If I am on a mission to lose weight, (which lately has felt like all the time,) then I will go hard and extreme for a while, like doing a smoothie cleanse for ten days. Or eating only fish and chicken and broccoli until I lose 15 pounds. Don’t eat after 6 p.m. Cut out all the carbs. Intermittent fasting. The list goes on and on.

The problem with that is, like anything else I do “all in,” is that I get burned out fast. It’s not realistic, I have learned, to go at things this way. And it doesn’t feel healthy to me.

So instead, I plan to adopt more of a 90/10 approach. That means eating cleaner about 90 percent of the time but allowing myself some flexibility in the other 10 percent. So, for example, if my family screams for Mexican food on a Friday night, I can go and enjoy myself, because, for about 90 percent of the time, I have made healthier food choices.

I won’t swim in the queso and then gulp down three margaritas. (Although that can be tempting.) But, I can go and opt for maybe some soft chicken tacos or a salad, enjoy a night out with my family and not feel like I derailed a week’s work of smart eating.

Express Gratitude for What I Can Do

Instead of expressing frustration about my body’s limitations, I focus on gratitude for what my body can do. My body is strong. I am physically able to go to the gym and take a class or lift weights.

I am healthy, and I should appreciate it!
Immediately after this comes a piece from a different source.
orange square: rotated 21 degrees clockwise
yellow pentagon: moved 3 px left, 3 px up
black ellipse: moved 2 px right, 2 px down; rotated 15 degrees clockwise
When I do something as simple as walking my dog, I realize that I can express gratitude that I am able to do it. I know that may sound silly. But think about it. So many people can’t even walk through the mall. So, I choose to embrace where I am and practice gratitude for where I am at this moment.

3 Ways to Improve Body Image

Lately, I’ve been having issues with my ankle, so I can’t run anymore, and I can’t jump around too much in some of the fitness classes I take. But I can modify. I can walk out a burpee or step lunge instead of jump lunge. And I will be grateful for it because I can show up, I can move relatively well, and I’m freaking alive. So, I will choose to love my abilities and not curse my challenges.

I suppose this will be a life-long journey. I have years of undoing to undo, going all the way back to things I heard from my great-grandmother that are still imprinted on my eight-year-old mind.

I know it’s not something that will change overnight, but it’s a start.